__Zu erledigende Aufgaben__
[1] Fasse den Thread zu Struts in zwei Sätzen zusammen.
[2] Liefere bitte die Fortsetzung des Threads zu Struts im Anschluss an seine letzte Zeile.

__Seite__
##########
Struts ist keine Programmiersprache sondern ein Framework..,
verwende Java an sich oder diese JSP-Unfälle

oder meinst du die Callback-Operation reset für ActionForms?
http://www.roseindia.net/struts/strutsActionForms.shtml


----------



## zuban (16. Apr 2007)

SlaterB hat gesagt.:
			
		

> oder meinst du die Callback-Operation reset für ActionForms?
> http://www.roseindia.net/struts/strutsActionForms.shtml



ne


aber struts hat doch ne Menge Tags um z.B. auf Bean-Attrribute zuzugreifen wie das <bean:write/> Tag
Da müsste es doch möglich sein sowas value =" <%=user.getUsername()%>"
durch ein struts-bean-tag zu ersetzen


----------



## SnooP (17. Apr 2007)
##########
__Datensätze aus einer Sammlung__
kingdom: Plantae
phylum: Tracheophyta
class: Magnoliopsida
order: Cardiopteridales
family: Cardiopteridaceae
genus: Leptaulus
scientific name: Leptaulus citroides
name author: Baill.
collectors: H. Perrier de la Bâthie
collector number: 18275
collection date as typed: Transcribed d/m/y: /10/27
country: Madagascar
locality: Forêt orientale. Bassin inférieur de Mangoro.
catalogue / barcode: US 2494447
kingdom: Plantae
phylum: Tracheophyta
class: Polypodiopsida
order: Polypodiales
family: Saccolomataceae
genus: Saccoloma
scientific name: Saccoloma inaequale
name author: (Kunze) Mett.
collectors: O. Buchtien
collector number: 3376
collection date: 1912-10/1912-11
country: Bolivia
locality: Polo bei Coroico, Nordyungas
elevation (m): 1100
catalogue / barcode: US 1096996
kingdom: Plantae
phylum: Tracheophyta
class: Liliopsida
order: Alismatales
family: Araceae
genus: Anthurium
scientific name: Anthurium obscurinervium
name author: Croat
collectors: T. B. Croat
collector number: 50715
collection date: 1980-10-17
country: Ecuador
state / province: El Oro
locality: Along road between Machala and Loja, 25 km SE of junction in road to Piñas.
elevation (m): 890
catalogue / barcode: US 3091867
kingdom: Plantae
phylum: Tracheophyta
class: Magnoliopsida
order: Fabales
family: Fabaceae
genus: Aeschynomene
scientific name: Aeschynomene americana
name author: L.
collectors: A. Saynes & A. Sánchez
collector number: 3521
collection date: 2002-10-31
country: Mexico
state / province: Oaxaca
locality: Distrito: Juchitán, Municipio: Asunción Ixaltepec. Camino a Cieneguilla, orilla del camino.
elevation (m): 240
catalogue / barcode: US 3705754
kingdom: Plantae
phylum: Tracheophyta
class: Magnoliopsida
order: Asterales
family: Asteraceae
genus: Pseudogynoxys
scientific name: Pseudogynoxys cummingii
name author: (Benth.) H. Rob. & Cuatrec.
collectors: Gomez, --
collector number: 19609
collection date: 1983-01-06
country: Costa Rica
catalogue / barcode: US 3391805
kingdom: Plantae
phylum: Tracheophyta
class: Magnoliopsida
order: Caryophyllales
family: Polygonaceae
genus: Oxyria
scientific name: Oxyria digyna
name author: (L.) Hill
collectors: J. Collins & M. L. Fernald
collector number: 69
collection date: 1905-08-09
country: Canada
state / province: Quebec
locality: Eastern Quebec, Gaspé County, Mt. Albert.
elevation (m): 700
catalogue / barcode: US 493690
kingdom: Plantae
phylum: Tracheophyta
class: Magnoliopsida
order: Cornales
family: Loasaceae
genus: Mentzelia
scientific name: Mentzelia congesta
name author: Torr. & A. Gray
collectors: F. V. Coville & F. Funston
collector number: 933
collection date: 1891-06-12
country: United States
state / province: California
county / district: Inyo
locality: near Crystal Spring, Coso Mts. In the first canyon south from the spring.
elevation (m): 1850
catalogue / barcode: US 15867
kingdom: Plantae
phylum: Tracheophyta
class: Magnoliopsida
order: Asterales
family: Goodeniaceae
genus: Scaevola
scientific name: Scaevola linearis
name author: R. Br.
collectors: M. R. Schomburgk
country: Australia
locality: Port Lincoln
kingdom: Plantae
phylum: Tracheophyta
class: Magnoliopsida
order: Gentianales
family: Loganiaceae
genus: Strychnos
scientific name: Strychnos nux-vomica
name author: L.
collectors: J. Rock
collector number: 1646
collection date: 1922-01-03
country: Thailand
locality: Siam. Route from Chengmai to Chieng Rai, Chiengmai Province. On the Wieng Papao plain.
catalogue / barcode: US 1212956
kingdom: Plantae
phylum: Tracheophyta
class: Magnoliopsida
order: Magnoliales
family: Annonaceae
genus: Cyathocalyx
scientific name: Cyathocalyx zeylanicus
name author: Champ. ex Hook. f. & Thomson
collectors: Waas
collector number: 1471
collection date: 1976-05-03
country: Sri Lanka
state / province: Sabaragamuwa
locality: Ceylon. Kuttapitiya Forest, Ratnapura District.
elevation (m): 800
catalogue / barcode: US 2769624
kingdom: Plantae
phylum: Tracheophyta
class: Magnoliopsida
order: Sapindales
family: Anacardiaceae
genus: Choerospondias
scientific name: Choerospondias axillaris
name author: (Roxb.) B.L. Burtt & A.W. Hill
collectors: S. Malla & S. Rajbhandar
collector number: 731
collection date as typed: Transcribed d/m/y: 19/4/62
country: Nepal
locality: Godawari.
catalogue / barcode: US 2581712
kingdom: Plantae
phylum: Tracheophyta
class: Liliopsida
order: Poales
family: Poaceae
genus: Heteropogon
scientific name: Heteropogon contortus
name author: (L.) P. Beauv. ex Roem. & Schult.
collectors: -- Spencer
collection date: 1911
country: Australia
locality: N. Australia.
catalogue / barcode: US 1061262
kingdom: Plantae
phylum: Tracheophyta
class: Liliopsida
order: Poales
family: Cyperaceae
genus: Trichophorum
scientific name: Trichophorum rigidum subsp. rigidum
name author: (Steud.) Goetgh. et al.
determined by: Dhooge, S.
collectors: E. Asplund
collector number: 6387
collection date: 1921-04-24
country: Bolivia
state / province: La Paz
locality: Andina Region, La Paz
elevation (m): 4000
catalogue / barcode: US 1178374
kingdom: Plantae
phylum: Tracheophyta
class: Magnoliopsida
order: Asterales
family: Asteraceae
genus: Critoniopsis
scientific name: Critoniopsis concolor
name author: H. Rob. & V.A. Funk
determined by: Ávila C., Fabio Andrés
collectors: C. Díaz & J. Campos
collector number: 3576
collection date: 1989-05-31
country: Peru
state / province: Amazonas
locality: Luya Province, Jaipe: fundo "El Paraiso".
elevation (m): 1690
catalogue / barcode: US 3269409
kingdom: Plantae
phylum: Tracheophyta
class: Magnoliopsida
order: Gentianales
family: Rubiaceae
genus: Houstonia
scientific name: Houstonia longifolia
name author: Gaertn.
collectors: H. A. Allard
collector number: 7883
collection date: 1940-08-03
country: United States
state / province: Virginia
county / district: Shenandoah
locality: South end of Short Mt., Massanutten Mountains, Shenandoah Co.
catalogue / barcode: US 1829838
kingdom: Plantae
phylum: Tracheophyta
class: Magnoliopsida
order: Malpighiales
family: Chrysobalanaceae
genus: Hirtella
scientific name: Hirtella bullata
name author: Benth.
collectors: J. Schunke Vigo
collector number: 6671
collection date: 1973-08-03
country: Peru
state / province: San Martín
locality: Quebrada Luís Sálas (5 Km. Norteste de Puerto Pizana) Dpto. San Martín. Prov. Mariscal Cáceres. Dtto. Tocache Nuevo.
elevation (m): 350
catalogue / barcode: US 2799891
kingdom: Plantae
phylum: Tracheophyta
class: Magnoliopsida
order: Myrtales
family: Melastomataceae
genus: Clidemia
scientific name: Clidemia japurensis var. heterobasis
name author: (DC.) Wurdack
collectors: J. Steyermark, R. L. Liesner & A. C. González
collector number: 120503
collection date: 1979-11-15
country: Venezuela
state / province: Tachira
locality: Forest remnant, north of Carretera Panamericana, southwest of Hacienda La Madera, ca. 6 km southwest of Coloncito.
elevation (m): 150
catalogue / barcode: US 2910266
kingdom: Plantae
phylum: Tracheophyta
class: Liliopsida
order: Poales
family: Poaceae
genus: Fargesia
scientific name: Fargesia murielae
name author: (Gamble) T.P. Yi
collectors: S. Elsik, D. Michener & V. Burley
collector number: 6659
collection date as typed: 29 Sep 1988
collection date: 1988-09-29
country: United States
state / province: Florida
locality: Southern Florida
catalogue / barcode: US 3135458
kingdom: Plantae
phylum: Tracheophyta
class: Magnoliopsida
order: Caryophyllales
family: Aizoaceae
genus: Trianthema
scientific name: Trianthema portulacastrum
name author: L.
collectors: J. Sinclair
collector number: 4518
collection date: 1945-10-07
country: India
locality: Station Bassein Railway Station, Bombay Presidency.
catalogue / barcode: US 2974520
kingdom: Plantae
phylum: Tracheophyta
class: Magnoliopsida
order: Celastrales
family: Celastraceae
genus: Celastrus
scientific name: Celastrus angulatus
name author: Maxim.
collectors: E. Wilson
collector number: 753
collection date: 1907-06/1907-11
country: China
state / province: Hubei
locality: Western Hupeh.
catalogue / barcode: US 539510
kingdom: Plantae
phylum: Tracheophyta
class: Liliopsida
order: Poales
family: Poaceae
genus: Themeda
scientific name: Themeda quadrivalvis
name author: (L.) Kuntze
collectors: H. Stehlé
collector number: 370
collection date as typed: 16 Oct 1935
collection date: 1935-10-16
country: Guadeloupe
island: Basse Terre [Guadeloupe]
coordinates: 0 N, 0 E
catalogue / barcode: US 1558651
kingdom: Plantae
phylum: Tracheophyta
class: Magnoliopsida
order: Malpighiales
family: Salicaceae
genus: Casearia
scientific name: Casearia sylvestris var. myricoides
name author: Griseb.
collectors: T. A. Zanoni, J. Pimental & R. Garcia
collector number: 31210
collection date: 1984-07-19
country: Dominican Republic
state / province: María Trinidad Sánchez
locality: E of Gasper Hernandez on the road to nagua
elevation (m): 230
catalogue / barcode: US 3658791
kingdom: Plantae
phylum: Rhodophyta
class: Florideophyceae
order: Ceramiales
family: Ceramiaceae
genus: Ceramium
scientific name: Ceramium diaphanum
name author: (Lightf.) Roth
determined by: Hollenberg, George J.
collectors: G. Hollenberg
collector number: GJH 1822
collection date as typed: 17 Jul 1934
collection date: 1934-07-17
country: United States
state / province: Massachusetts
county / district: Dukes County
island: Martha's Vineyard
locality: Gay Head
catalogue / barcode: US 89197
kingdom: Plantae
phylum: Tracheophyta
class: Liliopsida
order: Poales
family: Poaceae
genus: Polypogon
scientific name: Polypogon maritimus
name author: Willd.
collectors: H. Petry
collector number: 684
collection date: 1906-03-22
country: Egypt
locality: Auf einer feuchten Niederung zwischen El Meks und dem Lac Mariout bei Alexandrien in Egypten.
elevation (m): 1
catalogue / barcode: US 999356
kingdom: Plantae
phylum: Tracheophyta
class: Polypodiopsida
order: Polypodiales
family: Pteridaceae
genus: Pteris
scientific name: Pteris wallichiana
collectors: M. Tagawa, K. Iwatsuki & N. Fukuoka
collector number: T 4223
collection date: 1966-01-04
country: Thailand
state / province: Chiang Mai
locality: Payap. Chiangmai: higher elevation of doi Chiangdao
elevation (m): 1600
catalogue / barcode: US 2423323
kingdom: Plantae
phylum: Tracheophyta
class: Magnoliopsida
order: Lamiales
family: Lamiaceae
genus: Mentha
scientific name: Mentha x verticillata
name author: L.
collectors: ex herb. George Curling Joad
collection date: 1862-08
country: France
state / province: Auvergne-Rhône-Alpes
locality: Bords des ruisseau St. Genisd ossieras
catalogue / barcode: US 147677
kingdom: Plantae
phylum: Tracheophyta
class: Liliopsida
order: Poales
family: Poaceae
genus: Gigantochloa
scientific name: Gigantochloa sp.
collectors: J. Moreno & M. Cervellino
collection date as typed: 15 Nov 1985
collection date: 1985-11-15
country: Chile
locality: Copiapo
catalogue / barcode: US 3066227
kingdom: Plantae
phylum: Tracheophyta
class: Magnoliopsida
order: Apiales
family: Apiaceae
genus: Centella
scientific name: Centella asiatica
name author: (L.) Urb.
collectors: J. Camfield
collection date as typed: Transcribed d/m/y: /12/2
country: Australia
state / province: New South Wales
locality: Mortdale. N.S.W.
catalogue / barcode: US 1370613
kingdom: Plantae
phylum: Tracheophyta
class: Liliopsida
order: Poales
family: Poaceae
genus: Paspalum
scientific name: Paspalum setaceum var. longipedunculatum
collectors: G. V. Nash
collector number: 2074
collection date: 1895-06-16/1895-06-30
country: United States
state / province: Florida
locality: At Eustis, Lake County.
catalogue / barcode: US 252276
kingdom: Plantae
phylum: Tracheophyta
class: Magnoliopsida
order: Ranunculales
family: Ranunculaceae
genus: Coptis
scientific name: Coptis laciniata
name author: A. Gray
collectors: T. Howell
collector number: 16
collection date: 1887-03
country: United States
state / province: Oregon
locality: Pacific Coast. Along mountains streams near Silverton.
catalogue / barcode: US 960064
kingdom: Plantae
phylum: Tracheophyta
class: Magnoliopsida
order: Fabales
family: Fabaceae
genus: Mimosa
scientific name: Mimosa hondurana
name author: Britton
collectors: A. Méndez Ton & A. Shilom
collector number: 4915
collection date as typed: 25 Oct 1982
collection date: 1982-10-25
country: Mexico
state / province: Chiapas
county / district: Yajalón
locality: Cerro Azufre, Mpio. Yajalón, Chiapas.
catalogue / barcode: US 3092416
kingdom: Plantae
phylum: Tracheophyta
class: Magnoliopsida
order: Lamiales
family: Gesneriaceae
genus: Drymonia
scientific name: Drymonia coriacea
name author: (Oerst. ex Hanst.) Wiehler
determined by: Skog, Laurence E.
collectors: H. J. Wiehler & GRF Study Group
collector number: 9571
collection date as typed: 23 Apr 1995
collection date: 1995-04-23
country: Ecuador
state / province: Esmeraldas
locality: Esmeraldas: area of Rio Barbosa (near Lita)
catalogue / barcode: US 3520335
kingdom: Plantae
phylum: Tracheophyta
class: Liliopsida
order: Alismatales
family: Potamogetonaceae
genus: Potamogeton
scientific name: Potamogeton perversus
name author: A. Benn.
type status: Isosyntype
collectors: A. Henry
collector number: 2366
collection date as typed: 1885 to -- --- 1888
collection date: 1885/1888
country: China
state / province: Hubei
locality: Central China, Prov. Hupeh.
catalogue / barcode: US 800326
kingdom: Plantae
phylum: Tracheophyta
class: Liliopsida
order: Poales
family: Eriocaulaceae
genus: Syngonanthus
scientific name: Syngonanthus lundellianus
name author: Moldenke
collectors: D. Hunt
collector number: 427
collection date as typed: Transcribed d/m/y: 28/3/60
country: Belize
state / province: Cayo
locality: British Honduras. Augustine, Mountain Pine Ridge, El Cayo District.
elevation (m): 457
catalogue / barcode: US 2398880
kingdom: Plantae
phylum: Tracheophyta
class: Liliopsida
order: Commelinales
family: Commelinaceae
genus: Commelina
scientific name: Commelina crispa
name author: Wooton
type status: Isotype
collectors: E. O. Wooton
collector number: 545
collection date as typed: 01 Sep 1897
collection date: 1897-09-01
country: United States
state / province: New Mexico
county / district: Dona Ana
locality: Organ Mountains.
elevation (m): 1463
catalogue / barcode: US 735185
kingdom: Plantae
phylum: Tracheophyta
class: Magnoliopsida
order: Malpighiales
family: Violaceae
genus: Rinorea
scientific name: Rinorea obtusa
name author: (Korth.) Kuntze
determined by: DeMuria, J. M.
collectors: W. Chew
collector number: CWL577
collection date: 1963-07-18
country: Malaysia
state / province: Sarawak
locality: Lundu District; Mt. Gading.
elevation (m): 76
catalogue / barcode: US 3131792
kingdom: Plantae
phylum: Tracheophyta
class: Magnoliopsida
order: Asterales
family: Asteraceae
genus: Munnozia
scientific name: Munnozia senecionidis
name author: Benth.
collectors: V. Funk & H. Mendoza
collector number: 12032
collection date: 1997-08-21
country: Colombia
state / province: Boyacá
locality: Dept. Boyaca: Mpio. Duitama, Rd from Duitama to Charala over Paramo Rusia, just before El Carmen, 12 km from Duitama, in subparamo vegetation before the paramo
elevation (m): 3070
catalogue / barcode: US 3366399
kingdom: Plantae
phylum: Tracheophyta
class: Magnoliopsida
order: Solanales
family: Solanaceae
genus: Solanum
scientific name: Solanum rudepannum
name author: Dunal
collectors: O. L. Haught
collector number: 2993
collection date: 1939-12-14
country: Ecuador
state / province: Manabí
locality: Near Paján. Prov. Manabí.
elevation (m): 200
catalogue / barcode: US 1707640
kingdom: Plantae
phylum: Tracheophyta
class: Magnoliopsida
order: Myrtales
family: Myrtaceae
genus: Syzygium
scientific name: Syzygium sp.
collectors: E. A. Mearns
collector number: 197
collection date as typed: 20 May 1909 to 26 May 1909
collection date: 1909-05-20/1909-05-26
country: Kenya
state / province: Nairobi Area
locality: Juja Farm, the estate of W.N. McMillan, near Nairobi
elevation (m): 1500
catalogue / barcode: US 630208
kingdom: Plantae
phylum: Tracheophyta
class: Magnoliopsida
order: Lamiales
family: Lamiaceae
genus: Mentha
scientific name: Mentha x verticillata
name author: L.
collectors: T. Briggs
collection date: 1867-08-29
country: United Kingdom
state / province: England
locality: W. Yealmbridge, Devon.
##########
__Ergebnisse der Übung__
[1] Im ersten Beitrag heißt es, Struts sei keine Programmiersprache, sondern ein Framework, und es wird gefragt, ob die Callback-Operation reset für ActionForms gemeint sei. zuban verneint das und meint, da Struts viele Tags für den Zugriff auf Bean-Attribute biete, etwa <bean:write/>, müsse sich ein Ausdruck wie value="<%=user.getUsername()%>" durch ein Struts-Bean-Tag ersetzen lassen.

[2]
joah... - aber benutze besser JSTL und die darin enthaltene EL ... dann kannst du an jeder Stelle ${varname} verwenden um entsprechend Variableninhalte darzustellen... - bei Struts gibt es zudem zu allen Taglibs noch el-Varianten, die dann die Verwendung von el erlauben innerhalb der tags...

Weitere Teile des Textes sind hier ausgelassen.